▶ **Stated exercise**
Write out every one of the entries below word for word, with nothing changed or left out.

▶ **Input material**
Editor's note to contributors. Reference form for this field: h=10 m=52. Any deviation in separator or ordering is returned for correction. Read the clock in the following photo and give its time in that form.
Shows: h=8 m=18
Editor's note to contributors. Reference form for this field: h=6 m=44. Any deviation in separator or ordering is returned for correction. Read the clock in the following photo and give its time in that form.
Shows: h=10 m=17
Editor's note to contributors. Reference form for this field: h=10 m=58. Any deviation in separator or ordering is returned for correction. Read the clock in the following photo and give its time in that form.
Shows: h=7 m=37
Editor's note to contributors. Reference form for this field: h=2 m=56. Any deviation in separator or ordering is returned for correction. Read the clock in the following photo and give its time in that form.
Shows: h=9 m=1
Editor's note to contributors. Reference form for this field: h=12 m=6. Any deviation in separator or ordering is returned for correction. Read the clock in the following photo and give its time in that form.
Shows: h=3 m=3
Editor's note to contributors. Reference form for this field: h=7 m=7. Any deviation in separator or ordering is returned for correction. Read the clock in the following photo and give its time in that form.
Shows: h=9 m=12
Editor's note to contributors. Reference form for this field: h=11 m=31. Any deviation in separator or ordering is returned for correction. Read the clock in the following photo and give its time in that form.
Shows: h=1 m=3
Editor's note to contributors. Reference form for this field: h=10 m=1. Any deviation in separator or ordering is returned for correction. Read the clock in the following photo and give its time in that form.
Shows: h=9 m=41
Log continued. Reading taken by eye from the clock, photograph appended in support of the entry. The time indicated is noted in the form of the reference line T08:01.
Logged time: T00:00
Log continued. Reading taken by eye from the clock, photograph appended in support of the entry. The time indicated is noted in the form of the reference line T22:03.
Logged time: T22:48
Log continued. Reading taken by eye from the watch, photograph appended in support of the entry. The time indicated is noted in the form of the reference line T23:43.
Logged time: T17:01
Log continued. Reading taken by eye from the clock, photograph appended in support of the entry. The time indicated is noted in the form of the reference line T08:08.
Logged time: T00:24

▶ **Final answer**
Editor's note to contributors. Reference form for this field: h=10 m=52. Any deviation in separator or ordering is returned for correction. Read the clock in the following photo and give its time in that form.
Shows: h=8 m=18
Editor's note to contributors. Reference form for this field: h=6 m=44. Any deviation in separator or ordering is returned for correction. Read the clock in the following photo and give its time in that form.
Shows: h=10 m=17
Editor's note to contributors. Reference form for this field: h=10 m=58. Any deviation in separator or ordering is returned for correction. Read the clock in the following photo and give its time in that form.
Shows: h=7 m=37
Editor's note to contributors. Reference form for this field: h=2 m=56. Any deviation in separator or ordering is returned for correction. Read the clock in the following photo and give its time in that form.
Shows: h=9 m=1
Editor's note to contributors. Reference form for this field: h=12 m=6. Any deviation in separator or ordering is returned for correction. Read the clock in the following photo and give its time in that form.
Shows: h=3 m=3
Editor's note to contributors. Reference form for this field: h=7 m=7. Any deviation in separator or ordering is returned for correction. Read the clock in the following photo and give its time in that form.
Shows: h=9 m=12
Editor's note to contributors. Reference form for this field: h=11 m=31. Any deviation in separator or ordering is returned for correction. Read the clock in the following photo and give its time in that form.
Shows: h=1 m=3
Editor's note to contributors. Reference form for this field: h=10 m=1. Any deviation in separator or ordering is returned for correction. Read the clock in the following photo and give its time in that form.
Shows: h=9 m=41
Log continued. Reading taken by eye from the clock, photograph appended in support of the entry. The time indicated is noted in the form of the reference line T08:01.
Logged time: T00:00
Log continued. Reading taken by eye from the clock, photograph appended in support of the entry. The time indicated is noted in the form of the reference line T22:03.
Logged time: T22:48
Log continued. Reading taken by eye from the watch, photograph appended in support of the entry. The time indicated is noted in the form of the reference line T23:43.
Logged time: T17:01
Log continued. Reading taken by eye from the clock, photograph appended in support of the entry. The time indicated is noted in the form of the reference line T08:08.
Logged time: T00:24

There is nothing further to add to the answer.